• January 25, 2026

Ayah dan istri saya menolak saya karena kecanduan narkoba—Dugaan pencuri telepon

Seorang tersangka pencuri berusia 41 tahun, Emmanuel (nama dirahasiakan), yang telah ditahan di penjara sebanyak tujuh kali, menyalahkan narkoba atas kunjungannya yang terus-menerus ke penjara.

Metro mengetahui dari tujuh kali tersangka dipenjara pada dua kesempatan terpisah pada tahun ini saja. Dan berdasarkan penangkapan terakhirnya, dia mungkin sedang dalam perjalanan kembali.

Emmanuel ditangkap oleh anggota Pasukan Respon Cepat (RRS) setelah ia diduga mencuri ponsel dan uang milik seorang sopir bus dan penumpangnya di kawasan Ojodu Berger, Negara Bagian Lagos.

Metro lebih lanjut menyimpulkan bahwa Emmanuel ada dalam daftar orang yang dicari RRS karena seminggu sebelum penangkapannya ia mencuri Samsung Galaxy S4 milik Ny. Adesewa (nama keluarga dirahasiakan) yang sedang mengadilinya di wilayah Alausa di negara bagian tersebut. dia menghadiri sebuah acara.

Pada hari kejadian, Ny. Adesewa diyakini telah memberi Oyewumi, yang merupakan seorang penjaga taman, uang kertas N1.000 untuk melakukan pekerjaannya, bukan N200 seperti biasanya.

Sial baginya, dia meninggalkan Oyewumi di dalam mobilnya saat dia mengambil uang dari anjungan tunai mandiri, dan hanya pergi setelah menyerahkan uang tersebut kepada tersangka.

Menurut korban, “Saya sedang berkendara lima menit dari Alausa ketika saya merasakan dorongan untuk membuat beberapa panggilan untuk membuat janji, hanya untuk menyadari bahwa ponsel saya, Samsung Galaxy S4, hilang. Dengan cepat pikiranku berpacu padanya dan aku menyadari kebodohanku.

“Bagaimana saya bisa meninggalkan orang asing sendirian di mobil saya dan meninggalkan dokumen serta barang berharga di dalam mobil bersamanya? Itu hanyalah tindakan konyol yang dilakukan.

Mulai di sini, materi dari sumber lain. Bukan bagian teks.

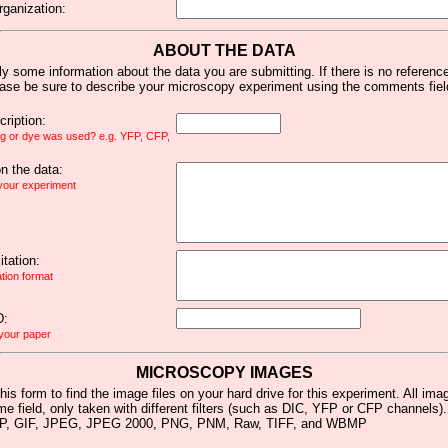
rganization:
ABOUT THE DATA
y some information about the data you are submitting. If there is no reference 
ease be sure to describe your microscopy experiment using the comments fiel
ription:
ag or dye was used? e.g. YFP, CFP,
 the data:
 your experiment
tation:
ation format
D:
 your paper
MICROSCOPY IMAGES
his form to find the image files on your hard drive for this experiment. All im
me field, only taken with different filters (such as DIC, YFP or CFP channels)
MP, GIF, JPEG, JPEG 2000, PNG, PNM, Raw, TIFF, and WBMP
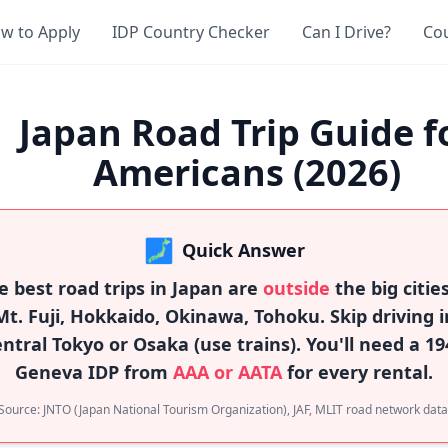
w to Apply
IDP Country Checker
Can I Drive?
Co
Japan Road Trip Guide f
Americans (2026)
🗾
Quick Answer
e best road trips in Japan are
outside
the big citie
Mt. Fuji, Hokkaido, Okinawa, Tohoku. Skip driving i
entral Tokyo or Osaka (use trains). You'll need a 19
Geneva IDP from
AAA or AATA
for every rental.
Source: JNTO (Japan National Tourism Organization), JAF, MLIT road network data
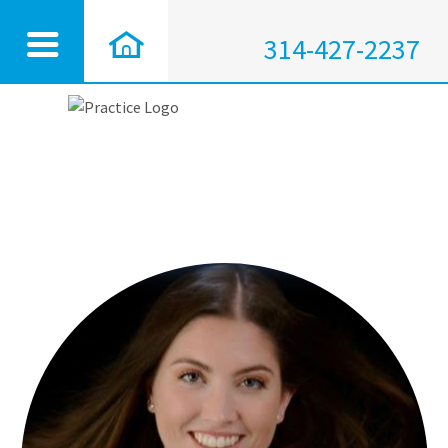
314-427-2237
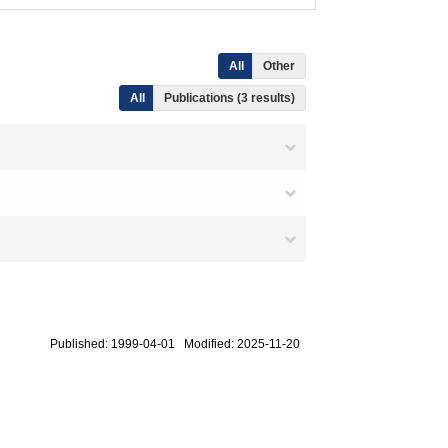
All
Other
All
Publications (3 results)
Published: 1999-04-01 Modified: 2025-11-20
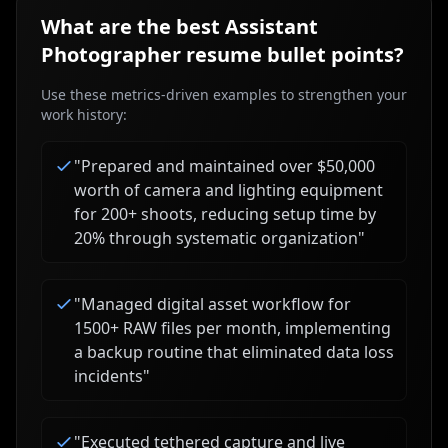
What are the best
Assistant
Photographer
resume bullet points?
Use these metrics-driven examples to strengthen your
work history:
"
Prepared and maintained over $50,000
worth of camera and lighting equipment
for 200+ shoots, reducing setup time by
20% through systematic organization
"
"
Managed digital asset workflow for
1500+ RAW files per month, implementing
a backup routine that eliminated data loss
incidents
"
"
Executed tethered capture and live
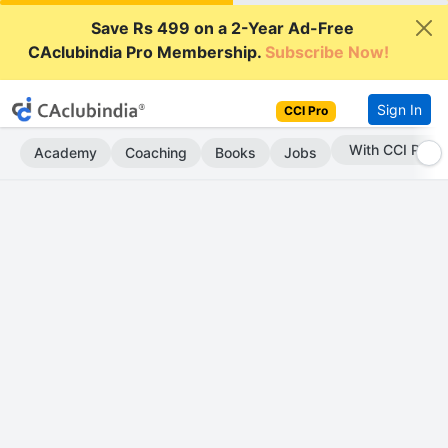
Save Rs 499 on a 2-Year Ad-Free
CAclubindia Pro Membership.
Subscribe Now!
Sign In
CCI Pro
With CCI Pro
Academy
Coaching
Books
Jobs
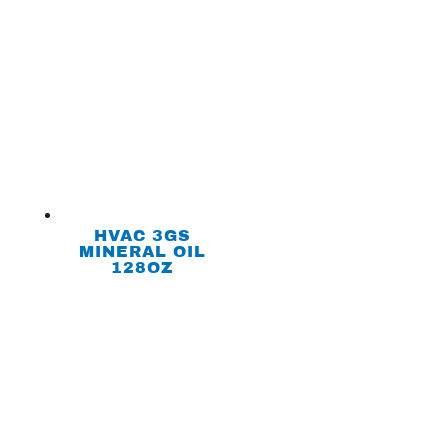
HVAC 3GS
MINERAL OIL
128OZ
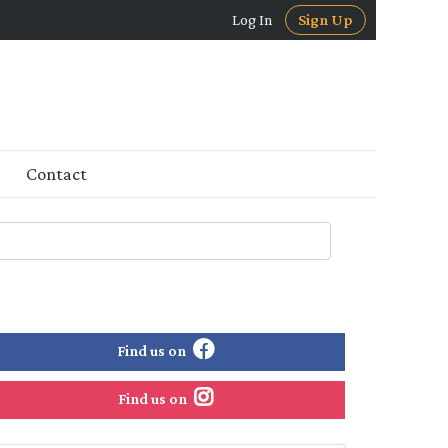
Log In
Sign Up
Contact
Find us on
Find us on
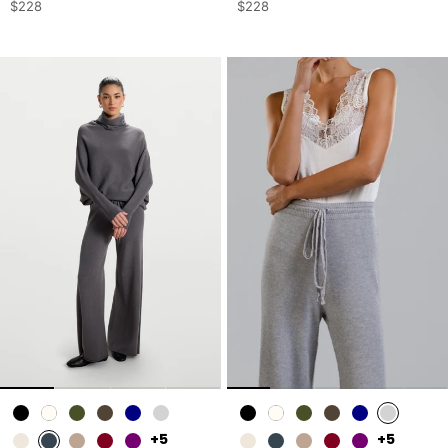
$228
$228
+5
+5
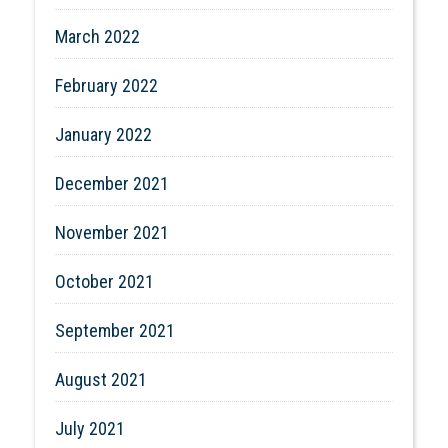
March 2022
February 2022
January 2022
December 2021
November 2021
October 2021
September 2021
August 2021
July 2021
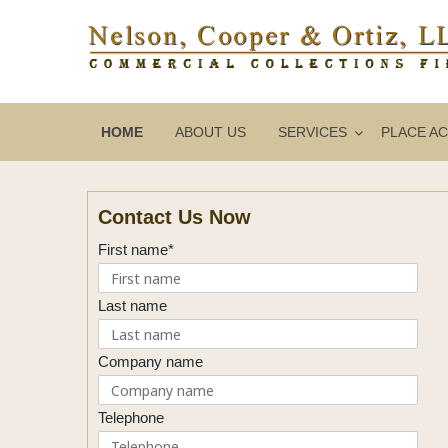
HOME
ABOUT US
SERVICES
PLACE A
Contact Us Now
First name*
Last name
Company name
Telephone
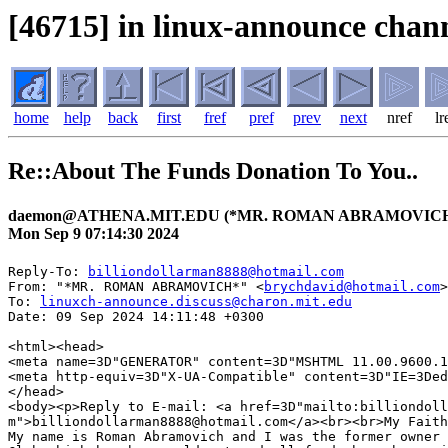
[46715] in linux-announce chann
home
help
back
first
fref
pref
prev
next
nref
lr
Re::About The Funds Donation To You..
daemon@ATHENA.MIT.EDU (*MR. ROMAN ABRAMOVICH
Mon Sep 9 07:14:30 2024
Reply-To: 
billiondollarman8888@hotmail.com
From: "*MR. ROMAN ABRAMOVICH*" <
brychdavid@hotmail.com
>

To: 
linuxch-announce.discuss@charon.mit.edu
Date: 09 Sep 2024 14:11:48 +0300

<html><head>

<meta name=3D"GENERATOR" content=3D"MSHTML 11.00.9600.1
<meta http-equiv=3D"X-UA-Compatible" content=3D"IE=3Ded
</head>

<body><p>Reply to E-mail: <a href=3D"mailto:billiondoll
m">billiondollarman8888@hotmail.com</a><br><br>My Faith
My name is Roman Abramovich and I was the former owner 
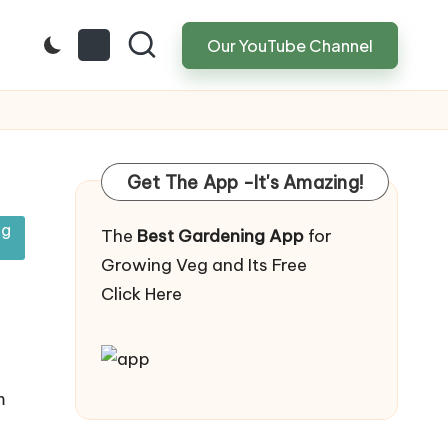
Our YouTube Channel
Get The App -It's Amazing!
ng
The
Best Gardening App
for
Growing Veg and Its Free
Click Here
m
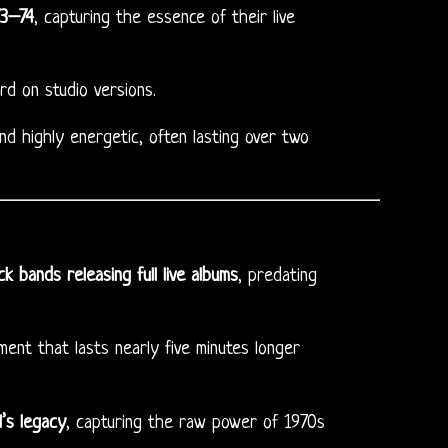
73–74
, capturing the essence of their live
d on studio versions.
nd highly energetic, often lasting over two
k bands releasing full live albums
, predating
ment that lasts nearly five minutes longer
l’s legacy
, capturing the raw power of 1970s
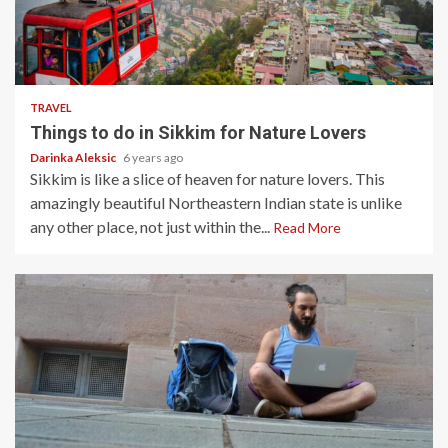
5 min read
TRAVEL
Things to do in Sikkim for Nature Lovers
Darinka Aleksic
6 years ago
Sikkim is like a slice of heaven for nature lovers. This
amazingly beautiful Northeastern Indian state is unlike
any other place, not just within the...
Read More
4 min read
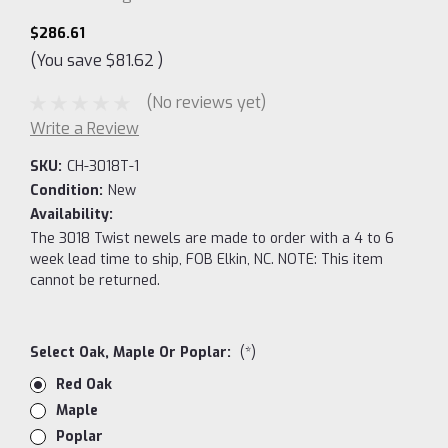
$286.61
(You save
$81.62
)
(No reviews yet)
Write a Review
SKU:
CH-3018T-1
Condition:
New
Availability:
The 3018 Twist newels are made to order with a 4 to 6
week lead time to ship, FOB Elkin, NC. NOTE: This item
cannot be returned.
Select Oak, Maple Or Poplar:
(*)
Red Oak
Maple
Poplar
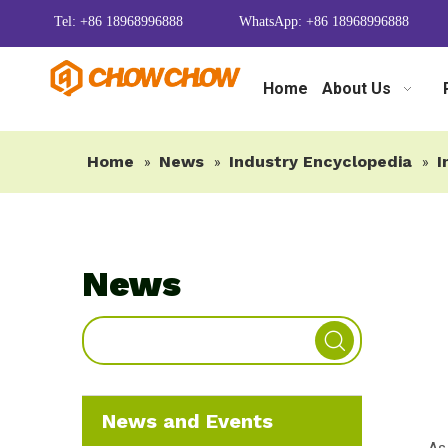
Tel: +86 18968996888
WhatsApp: +86 18968996888
Home
About Us
Home
News
Industry Encyclopedia
I
»
»
»
News
News and Events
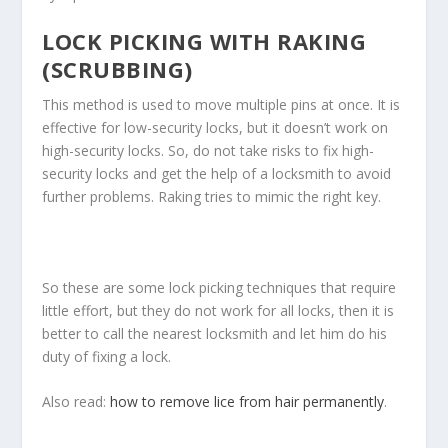
LOCK PICKING WITH RAKING
(SCRUBBING)
This method is used to move multiple pins at once. It is
effective for low-security locks, but it doesn’t work on
high-security locks. So, do not take risks to fix high-
security locks and get the help of a locksmith to avoid
further problems. Raking tries to mimic the right key.
So these are some lock picking techniques that require
little effort, but they do not work for all locks, then it is
better to call the nearest locksmith and let him do his
duty of fixing a lock.
Also read:
how to remove lice from hair permanently
.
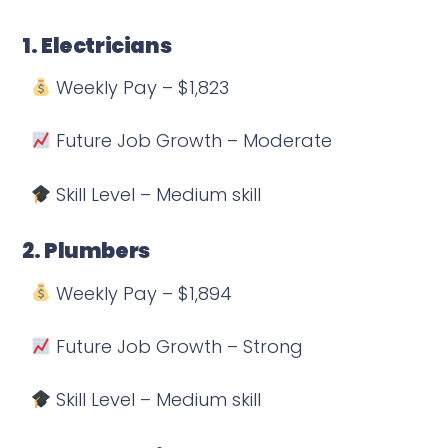
1. Electricians
Weekly Pay – $1,823
Future Job Growth – Moderate
Skill Level – Medium skill
2. Plumbers
Weekly Pay – $1,894
Future Job Growth – Strong
Skill Level – Medium skill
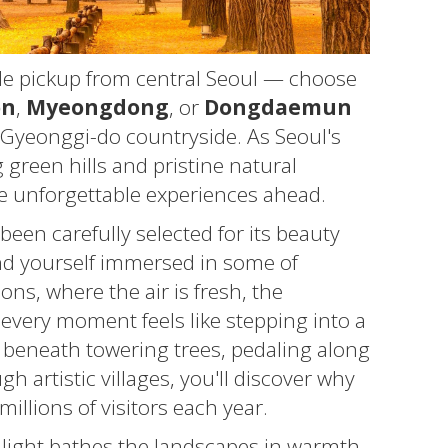
le pickup from central Seoul — choose
on
,
Myeongdong
, or
Dongdaemun
 Gyeonggi-do countryside. As Seoul's
 green hills and pristine natural
the unforgettable experiences ahead.
been carefully selected for its beauty
find yourself immersed in some of
ns, where the air is fresh, the
every moment feels like stepping into a
 beneath towering trees, pedaling along
h artistic villages, you'll discover why
illions of visitors each year.
 light bathes the landscapes in warmth,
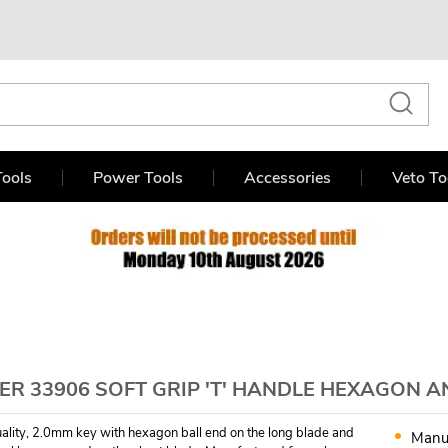
ools
Power Tools
Accessories
Veto To
R 33906 SOFT GRIP 'T' HANDLE HEXAGON A
ality, 2.0mm key with hexagon ball end on the long blade and
Manu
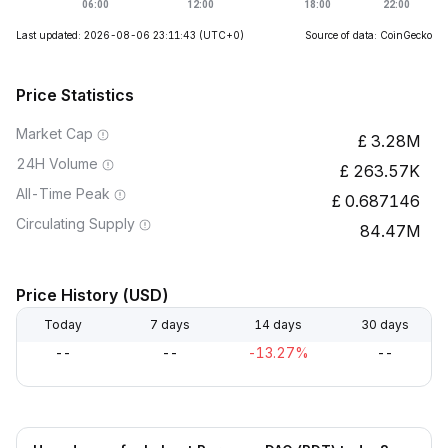
Last updated: 2026-08-06 23:11:43
(UTC+0)
Source of data: CoinGecko
Price Statistics
Market Cap
3.28M
24H Volume
263.57K
All-Time Peak
0.687146
Circulating Supply
84.47M
Price History (USD)
Today
7 days
14 days
30 days
--
--
-13.27%
--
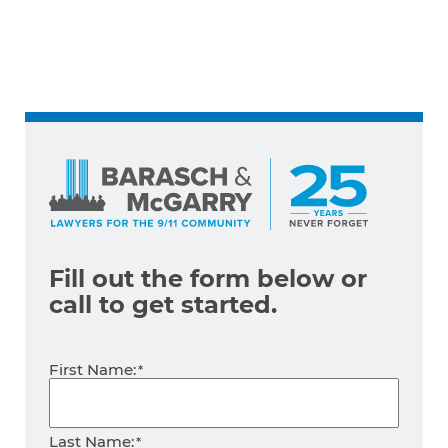
Fill out the form below
or
call
to get started.
Name
First Name:
*
Last Name:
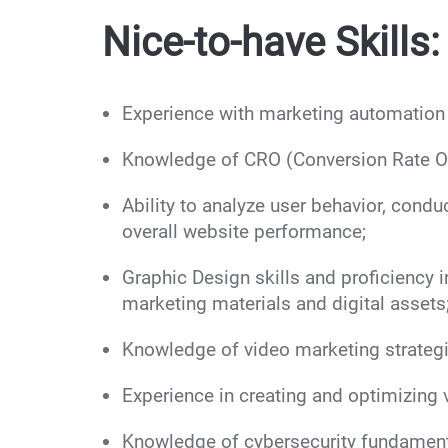
Nice-to-have Skills:
Experience with marketing automatio
Knowledge of CRO (Conversion Rate Opt
Ability to analyze user behavior, cond
overall website performance;
Graphic Design skills and proficiency i
marketing materials and digital assets
Knowledge of video marketing strategi
Experience in creating and optimizing 
Knowledge of cybersecurity fundament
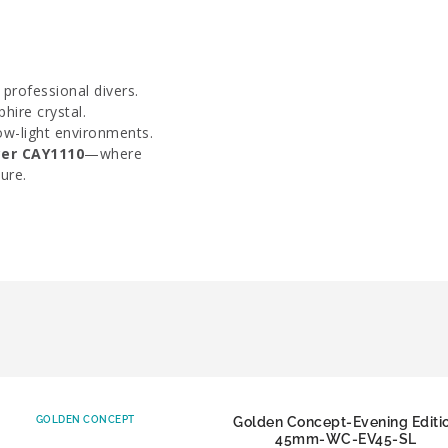
 professional divers.
hire crystal.
ow-light environments.
er CAY1110
—where
ure.
GOLDEN CONCEPT
Golden Concept-Evening Editi
45mm-WC-EV45-SL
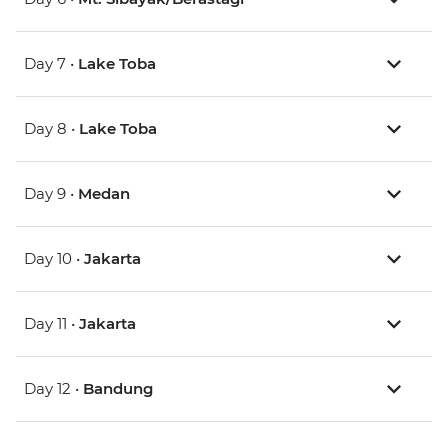
Day 7 •
Lake Toba
Day 8 •
Lake Toba
Day 9 •
Medan
Day 10 •
Jakarta
Day 11 •
Jakarta
Day 12 •
Bandung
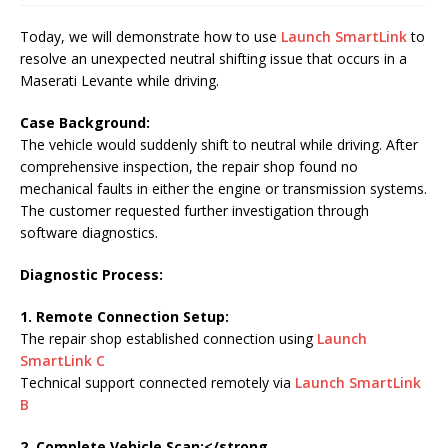
Today, we will demonstrate how to use
Launch SmartLink
to
resolve an unexpected neutral shifting issue that occurs in a
Maserati Levante while driving.
Case Background:
The vehicle would suddenly shift to neutral while driving. After
comprehensive inspection, the repair shop found no
mechanical faults in either the engine or transmission systems.
The customer requested further investigation through
software diagnostics.
Diagnostic Process:
1. Remote Connection Setup:
The repair shop established connection using
Launch
SmartLink C
Technical support connected remotely via
Launch SmartLink
B
2. Complete Vehicle Scan:</strong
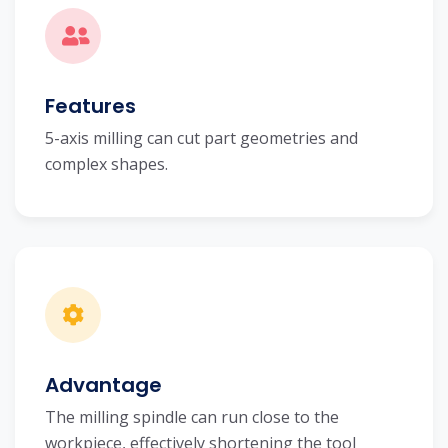
Features
5-axis milling can cut part geometries and
complex shapes.
Advantage
The milling spindle can run close to the
workpiece, effectively shortening the tool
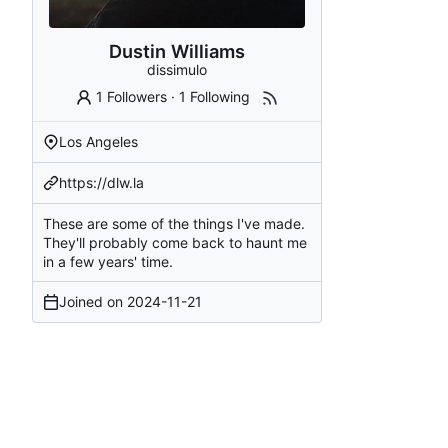
Dustin Williams
dissimulo
1 Followers
·
1 Following
Los Angeles
https://dlw.la
These are some of the things I've made.
They'll probably come back to haunt me
in a few years' time.
Joined on
2024-11-21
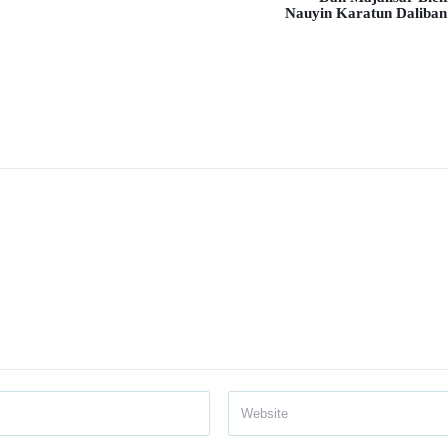
Nauyin Karatun Daliban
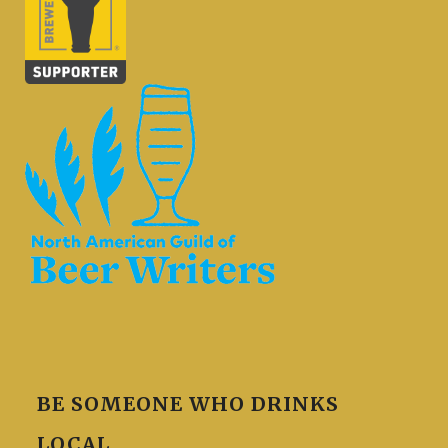
BE SOMEONE WHO DRINKS
LOCAL.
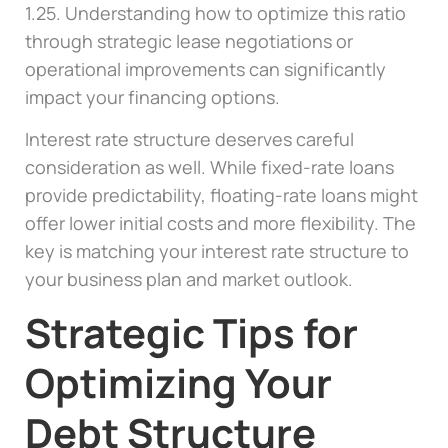
1.25. Understanding how to optimize this ratio
through strategic lease negotiations or
operational improvements can significantly
impact your financing options.
Interest rate structure deserves careful
consideration as well. While fixed-rate loans
provide predictability, floating-rate loans might
offer lower initial costs and more flexibility. The
key is matching your interest rate structure to
your business plan and market outlook.
Strategic Tips for
Optimizing Your
Debt Structure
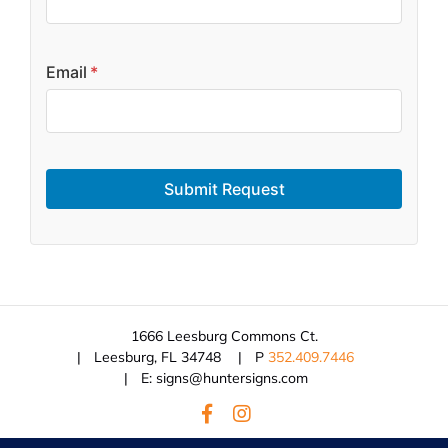
Email
*
Submit Request
1666 Leesburg Commons Ct.
Leesburg, FL 34748
P
352.409.7446
E: signs@huntersigns.com
© 2026 Hunter Signs.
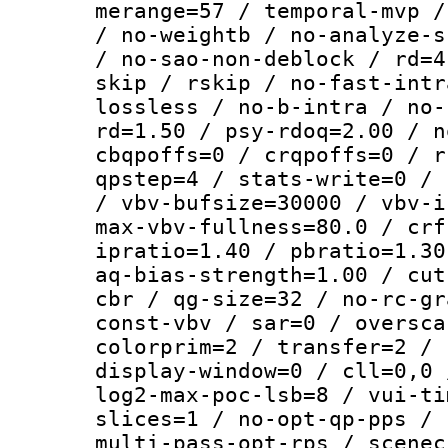
merange=57 / temporal-mvp /
/ no-weightb / no-analyze-s
/ no-sao-non-deblock / rd=4
skip / rskip / no-fast-intr
lossless / no-b-intra / no-
rd=1.50 / psy-rdoq=2.00 / n
cbqpoffs=0 / crqpoffs=0 / r
qpstep=4 / stats-write=0 / 
/ vbv-bufsize=30000 / vbv-i
max-vbv-fullness=80.0 / crf
ipratio=1.40 / pbratio=1.30
aq-bias-strength=1.00 / cut
cbr / qg-size=32 / no-rc-gr
const-vbv / sar=0 / oversca
colorprim=2 / transfer=2 / 
display-window=0 / cll=0,0 
log2-max-poc-lsb=8 / vui-ti
slices=1 / no-opt-qp-pps / 
multi-pass-opt-rps / scenec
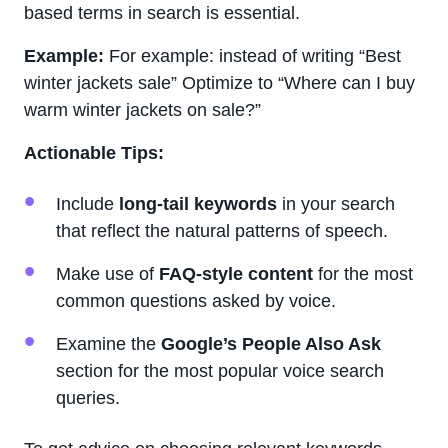
based terms in search is essential.
Example:
For example: instead of writing “Best
winter jackets sale” Optimize to “Where can I buy
warm winter jackets on sale?”
Actionable Tips:
Include
long-tail keywords
in your search
that reflect the natural patterns of speech.
Make use of
FAQ-style content
for the most
common questions asked by voice.
Examine the
Google’s People Also Ask
section for the most popular voice search
queries.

Aku sudah melacaknya sampai ke tempat itu, tapi dia sudah pergi.”

Dia mengatakan, dia melaporkan kasus tersebut ke kantor RRS pada hari yang sama seperti yang ditunjukkan.

Emmanuel dalam sebuah wawancara mengaku mencuri dari wanita tersebut dengan mengatakan, “Saya terdorong oleh kebutuhan untuk mendapatkan obat-obatan keras. Segera setelah saya mendapat telepon, saya pergi ke Ipodo di Ikeja untuk mendapatkan obat-obatan keras.”

Dia lebih lanjut mengungkapkan bahwa “pengedar narkobalah yang membeli telepon dari saya. Dia membelinya seharga N8,000 dan saya membelanjakannya untuk obat-obatan. Saya sangat kesakitan hingga lupa bercukur dan mencukur hasil ponsel curian tersebut.”

Emmanuel mengakui bahwa “obat-obatan keras menghancurkan hidup saya. Inilah penyebab saya ditolak oleh istri dan ayah saya. Saya kecanduan narkoba ketika masih muda dan sangat sulit bagi saya untuk keluar dari kecanduan tersebut.

“Meskipun beberapa organisasi non-pemerintah berbasis agama pernah membantu saya melalui rehabilitasi di masa lalu, saya selalu kembali melakukannya. Narkoba adalah penyebab utama pemenjaraan saya.

“Kalau saya dipenjara sekarang, itu yang kedelapan dan ketiga kalinya tahun ini,” ujarnya.

Pencitra yang bertanggung jawab atas komando kepolisian negara bagian, Dolapo Badmos, membenarkan penangkapan tersangka dan mengatakan tersangka telah dipindahkan ke Satuan Tugas Khusus Lingkungan Hidup dan Pelanggaran Terkait Lainnya.